BeeKEM is basically TreeKEM with a big “keep-all-the-concurrent-keys” twist. Here’s the nutshell:

• Conflict handling
  • TreeKEM: Whenever two people rotate keys at the same time, one update wins (or you have to roll one back). You don’t keep the “losing” public keys around.
  • BeeKEM: If two leaves update concurrently, any inner node that sees conflicting siblings will stash all the new public keys there (in a ConflictKeys), rather than throwing any away.
• Merge semantics
  • TreeKEM: Not designed for true concurrent merges—you end up serialising updates or running an external merge protocol.
  • BeeKEM: Built for causal merging. The apply_path method will deterministically merge concurrent adds/removes by sorting new leaves and blanking old paths, and inner nodes merge their secret stores instead of clobbering them.
• Security guarantees
  • TreeKEM: Security reduces to the last writer wins; a passive eavesdropper needs only the latest secrets on one path.
  • BeeKEM: A passive adversary must compromise every historical secret key on some leaf in the merged history in order to derive the current root key—because you’ve kept every concurrent public key around until it’s explicitly overwritten.
• Complexity trade-off
  • TreeKEM: More lightweight—only one key per node, minimal state.
  • BeeKEM: Inner nodes can blow up in size if you get lots of concurrent updates, since each conflict resolution may add multiple DH‐encrypted secrets to the SecretStore.
• Use cases
  • TreeKEM: Best for mostly sequential groups (like typical MLS), where you can live with O(log n) updates and simple path encryption.
  • BeeKEM: Better when you expect high‐concurrency, offline edits, or want to merge membership ops without coordination.
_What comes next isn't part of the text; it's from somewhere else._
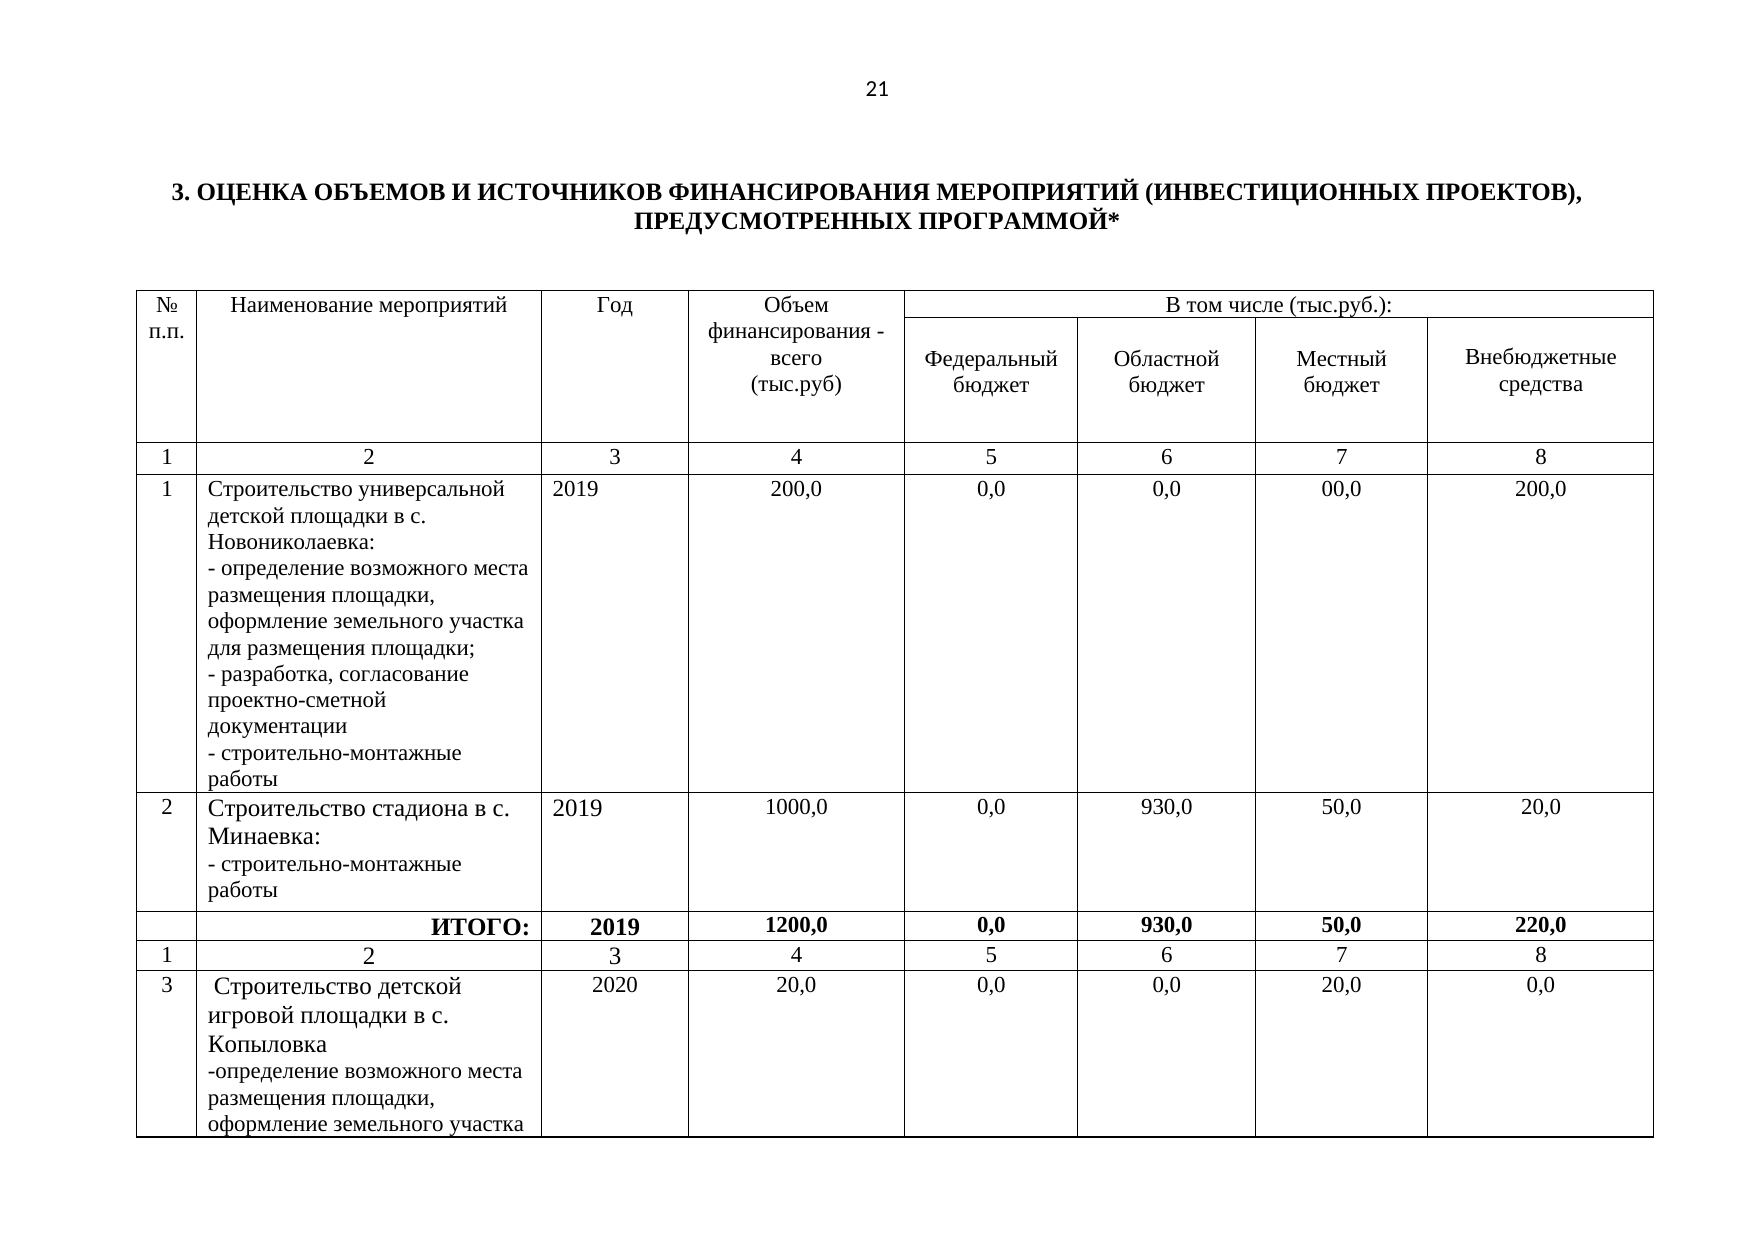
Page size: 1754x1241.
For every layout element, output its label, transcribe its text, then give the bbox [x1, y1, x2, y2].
In short, BeeKEM = TreeKEM + causal merge + “keep every conflict key” → stronger merge guarantees at the cost of bigger nodes and more DH operations.

In Code

Here are the hotspots where BeeKEM veers away from a vanilla TreeKEM implementation:

Conflict‐tolerant inner nodes In SecretStore, inner nodes carry multiple encrypted secrets (one per conflicting public key) rather than a single key.

Look at encrypt_new_secret_store_for_parent (around the sibling‐resolution logic): it iterates over every node in the sibling’s resolution and sticks all those DH encryptions into the secret_map.
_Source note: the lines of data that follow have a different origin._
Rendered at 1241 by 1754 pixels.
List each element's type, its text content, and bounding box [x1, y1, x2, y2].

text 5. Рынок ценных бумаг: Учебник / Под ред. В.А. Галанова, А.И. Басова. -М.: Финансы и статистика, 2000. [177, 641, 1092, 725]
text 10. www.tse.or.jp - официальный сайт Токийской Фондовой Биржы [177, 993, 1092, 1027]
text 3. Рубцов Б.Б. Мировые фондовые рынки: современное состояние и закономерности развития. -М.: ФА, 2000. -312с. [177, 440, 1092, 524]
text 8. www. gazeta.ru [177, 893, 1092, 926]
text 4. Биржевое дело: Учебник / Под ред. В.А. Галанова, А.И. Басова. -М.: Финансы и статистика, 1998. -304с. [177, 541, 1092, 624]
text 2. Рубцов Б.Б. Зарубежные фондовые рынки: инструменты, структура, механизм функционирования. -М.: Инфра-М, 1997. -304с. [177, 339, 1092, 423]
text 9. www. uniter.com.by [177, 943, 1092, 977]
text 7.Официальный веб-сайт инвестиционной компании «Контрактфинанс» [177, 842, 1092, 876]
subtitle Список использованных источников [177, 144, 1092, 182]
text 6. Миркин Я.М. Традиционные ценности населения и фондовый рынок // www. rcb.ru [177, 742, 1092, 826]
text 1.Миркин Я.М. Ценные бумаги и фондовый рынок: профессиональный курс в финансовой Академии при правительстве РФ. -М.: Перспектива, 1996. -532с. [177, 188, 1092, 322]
if sibling_resolution.is_empty() { … } else {
  for idx in sibling_resolution {
	let encrypted_sk = encrypt_secret(…);
	secret_map.insert(idx, encrypted_sk);
  }
}
SecretStore::new(new_parent_pk, child_pk, secret_map)
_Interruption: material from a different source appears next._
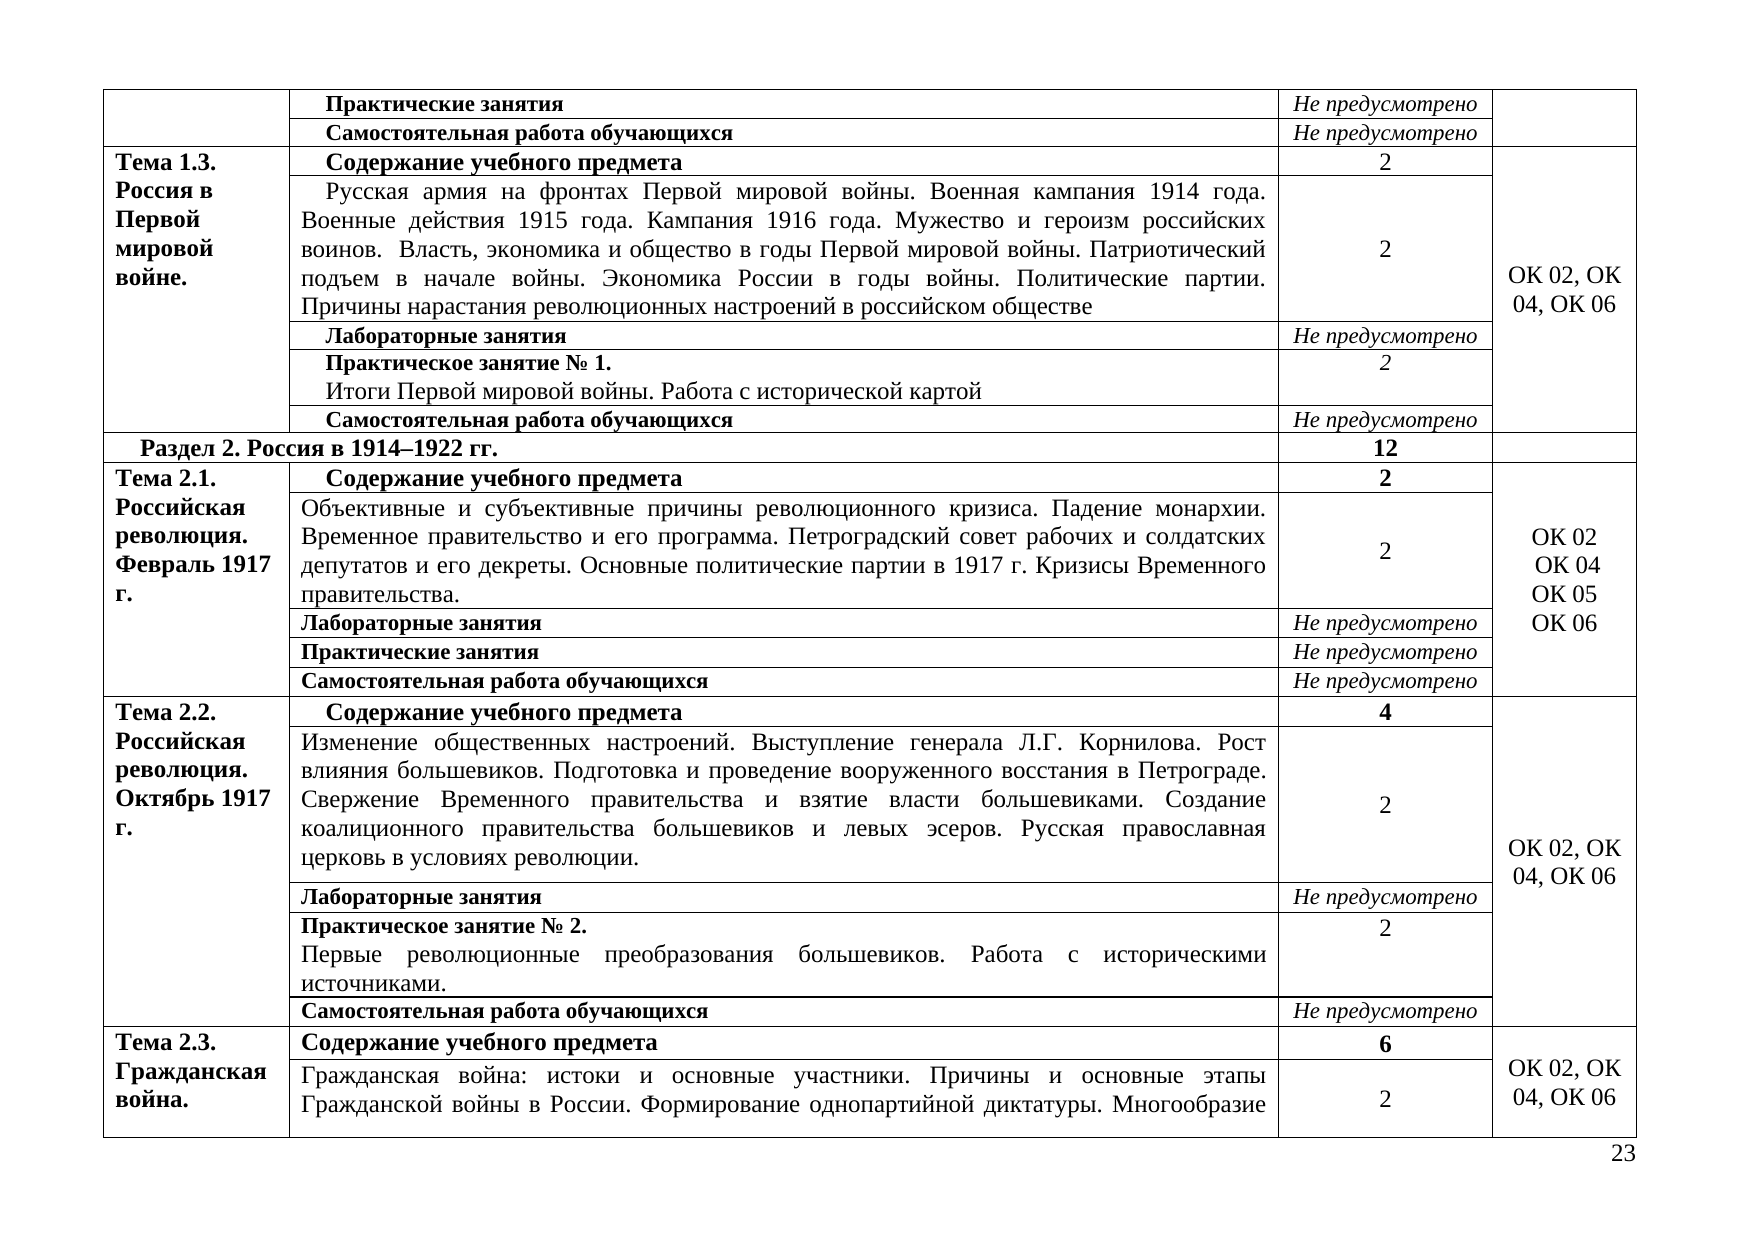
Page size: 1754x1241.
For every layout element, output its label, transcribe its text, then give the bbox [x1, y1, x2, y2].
That “multiple inserts” is pure BeeKEM.

Keeping conflict keys around In should_skip_for_resolution (and its use in append_resolution) you’ll see how blank or conflicted inner nodes get expanded into their children, rather than treated as “one key or nothing.”

fn should_skip_for_resolution(&self, idx: TreeNodeIndex) -> bool {
  match idx {
	TreeNodeIndex::Inner(i) => self.inner_node(i).as_ref().is_none_or(|n| n.has_conflict()),
	_ => …,
  }
}

Merging concurrent updates apply_path is where BeeKEM actually merges two paths. Instead of overwriting, it calls:

current_node.merge(node, &removed_keys_set);

That merge call (on both LeafNode.pk via NodeKey::merge and on SecretStore::merge) folds in both sets of keys.

Deterministic add/remove ordering In sort_leaves_and_blank_paths_for_concurrent_membership_changes, BeeKEM will blank out and then re‐push concurrently added leaves in sorted order. TreeKEM simply fails or serialises—you won’t find anything like this in the original spec.

Root‐key ancestry tracking The field current_secret_encrypter_leaf_idx plus the LCA logic in decrypt_tree_secret lets BeeKEM handle decryption over a merged, branching history. TreeKEM just assumes a single writer path.

Every one of those pieces—multi‐encrypt in encrypt_new_secret_store_for_parent, conflict resolution in should_skip_for_resolution/append_resolution, merging in apply_path, and the leaf‐sorting logic—are where BeeKEM departs from the one‐writer, one‐path TreeKEM design.